In reality when I short circuit the probe, I get about 3V and with 10k+ or open loop, I get 0V.
In simulation I used 10k for unknown impedance.

The whole device contains another board with 2 7-segments and some LEDs.
It connected to the analog board with 10 wires(the connection is recognizable at the bottom of attached PCB image).
The analog board has 3 LM324 and the display board has two CA3161 BCD to 7-seg driver.
So I think the OpAmps of analog board converts the unknown impedance to BCD.

The probe is simple as wire.
I don't have a dental maquette so I connect the probe to a trimmer.

The device is built to help dentist to determine the apical area of tooth.

Ok,
Replacing the 1uF with 47uF in simulation has a very nice effect on removing ripples, but in action it doesn't have so much effect.
So I want to use an active LPF to remove undesired ripple and noise.
**broken link removed**
With R1=47kΩ, R2=100kΩ, and C2=100nF the cut-off frequency is 1/{(2π)(R2)(C1)}≈0.16Hz so I think it'll remove noise and ripples very well.
Am I right?

 

[ericgibbs]

hi,
Your drawing did not show the Vcc value, so I used 14V,
I missed the 1uF smoothing cap, adding it I get the same as your Sim.
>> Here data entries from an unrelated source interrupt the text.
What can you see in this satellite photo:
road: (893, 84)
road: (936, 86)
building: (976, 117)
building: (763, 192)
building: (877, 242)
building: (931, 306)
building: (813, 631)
Why don't you add that integrator circuit onto the output of your circuit and simulate it.??? also do an AC Analysis, that will show the cut off frequency

I would also choose a different OPA, with a lower noise figure.

EDIT:
I guess you know that you need to use a non inverting version of your posted integrator.??

 

[Warpspeed]

Integrating the output will only stop the display figures from jumping around, it will not reduce measurement errors introduced by a noise voltage.

In other words, if the noise voltage is the same amplitude as the wanted signal, the output will read maybe twice the amplitude it should, even after smoothing with an output integrator.

I cannot help feeling we really need to filter out the signal from the noise before rectification and integration.

A low pass filter at the signal input may not be that effective, because induced 50/60Hz mains noise is probably the main problem. Both the patient and this magic box are both fully floating, the impedances are quite high, and the whole thing ripe for noise pickup.

A bandpass filter centered around the oscillator frequency or sampling techniques may be more effective.